=== Source ===

Add Nodes to pseudo Hadoop cluster
In this blog, I assume a single node hadoop cluster has been set up and we want to add more slave nodes to the cluster. For more information about setting up single node cluster, please refer to “Access to Hive from HANA – Section 1 Hadoop Installation“
Setting up a hadoop slave is similar to setting up the pseudo Hadoop we already have, so please follow “Access to Hive from HANA – Section 1 Hadoop Installation“ to set up Hadoop on your slaves machine. Then we need to do some configurations on both hadoop and hostname to set the connection between a master node and slave nodes.
In master node,
edit IPV4 address in /etc/hosts like following:
127.0.0.1 localhost
xxx.xxx.xxx.xxx Full-domain-name master
xxx.xxx.xxx.xxx Full-domain-name slave1
xxx.xxx.xxx.xxx Full-domain-name slave2
…….
list all the slaves you have with ip address and full-domain-name and a short-name. You may find your IP address by running ifconfig as root.
still in the master node, edit core-site.xml and yarn-site.xml file to tell hadoop where the master node is.

===

> [Problems]:
A. According to the guide on adding nodes to a pseudo Hadoop cluster, why are core-site.xml and yarn-site.xml edited on the master node?
B. Write the next part of the guide on adding nodes to a pseudo Hadoop cluster, picking up after its final sentence.

=== Record list ===

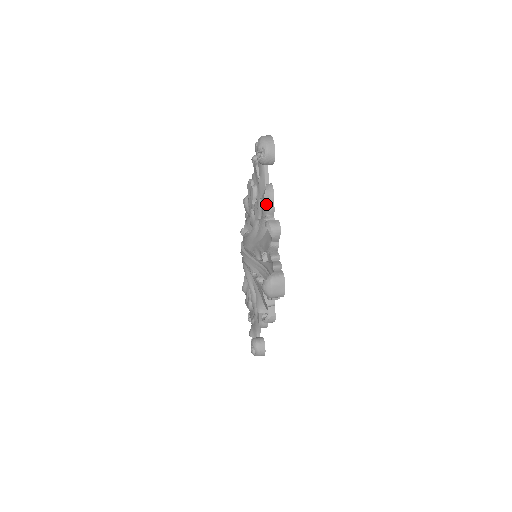
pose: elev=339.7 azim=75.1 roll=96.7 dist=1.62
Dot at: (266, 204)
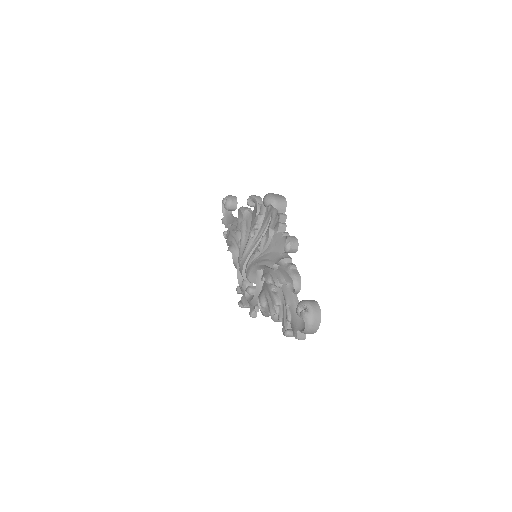
Dot at: (243, 209)
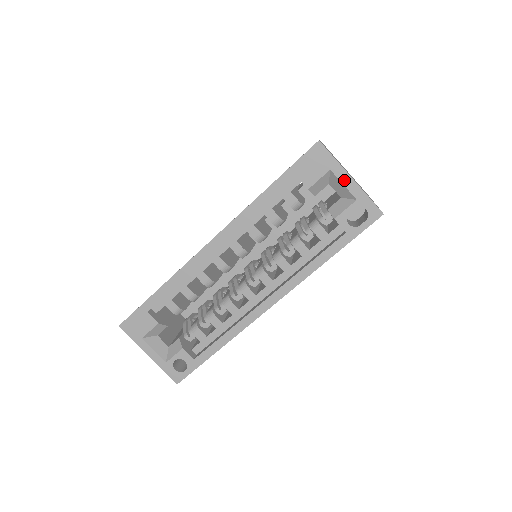
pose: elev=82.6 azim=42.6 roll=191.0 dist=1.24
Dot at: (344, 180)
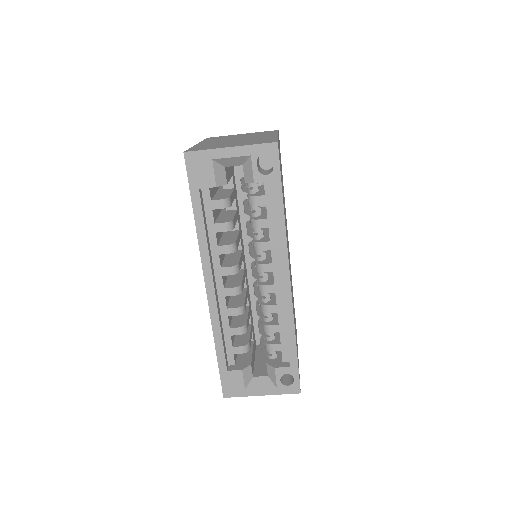
Dot at: (228, 154)
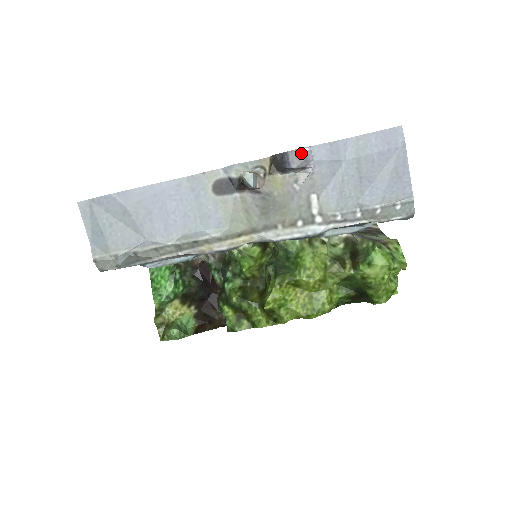
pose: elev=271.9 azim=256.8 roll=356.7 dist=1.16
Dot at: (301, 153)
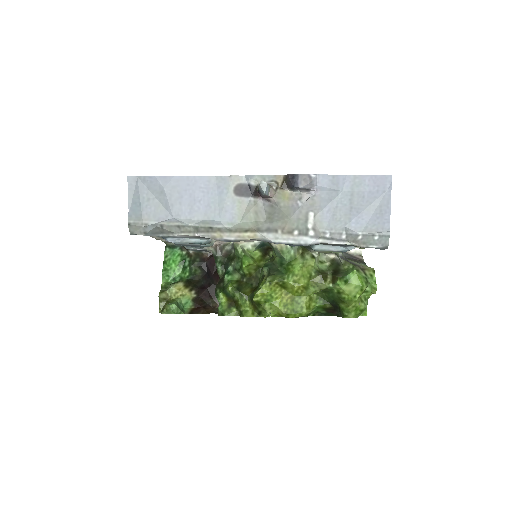
Dot at: (308, 177)
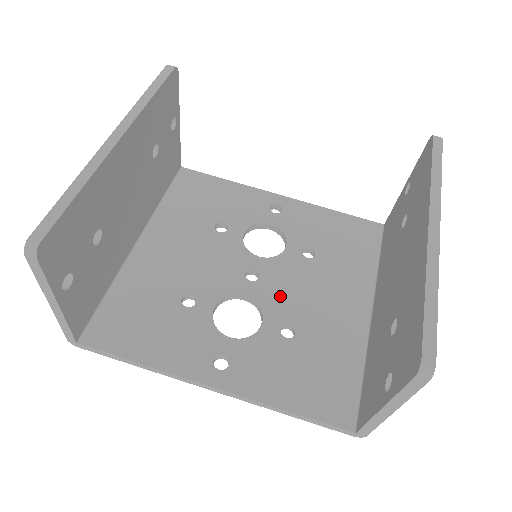
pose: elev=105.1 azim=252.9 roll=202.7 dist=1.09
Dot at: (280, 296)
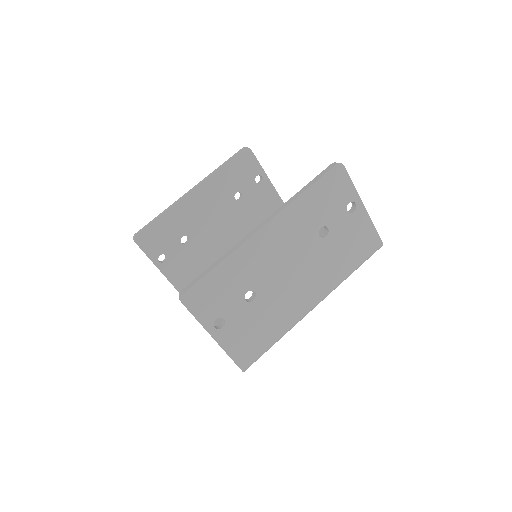
Dot at: occluded
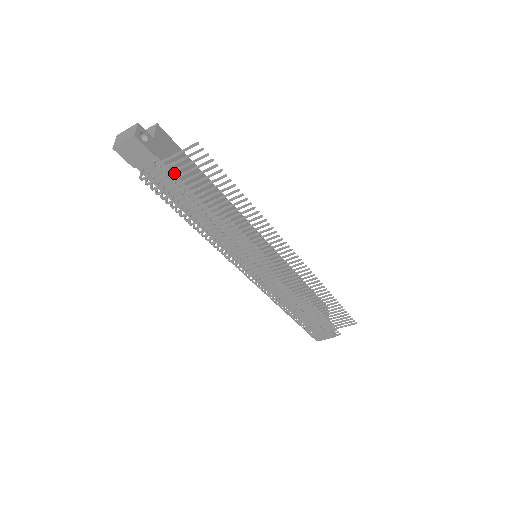
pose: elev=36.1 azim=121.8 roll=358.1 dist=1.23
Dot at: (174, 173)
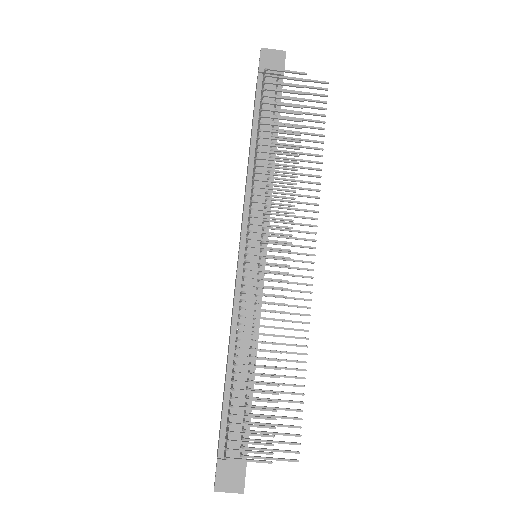
Dot at: occluded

===

> [The answers]:
A. They are edited to tell Hadoop where the master node is.

B.
In the core-site.xml, modify the fs.default.name property as:
<property>
<name>fs.default.name</name>
<value>hdfs:master:8020</value>
</property>
in the yarn-site.xml, modify the yarn.resourcemanager.hostname property as :
<property>
<name>yarn.resourcemanager.hostname</name>
<value>master</value>
</property>
then edit slaves file in the same directory ( $HADOOP_HOME/etc/hadoop) as:
master
slave1
slave2
….
list all the slaves node short-name you defined in the /etc/hosts file.(NOTICE: master node can be both used as master and slave in hadoop)
For all the slave nodes,
copy the configurations files from master node by
scp user2@hostnames:$HADOOP_HOME/etc/hadoop/file user2@hostnames:$HADOOP_HOME/etc/hadoop/file
(NOTICE: For test, we just need copy core-site.xml, hdfs-site.xml and yarn-site.xml from master to slaves. The aim of copying the configuration files is to let the slaves know who is their boss!)
You may want to modify dfs.datanode.data.dir in hdfs-site.xml to define where to store data on each slave.
next, run hadoop format -datanode to format datanode on each slave and
copy storageID in dfs.datanode.data.dir/current/VERSTION from master node to slave nodes.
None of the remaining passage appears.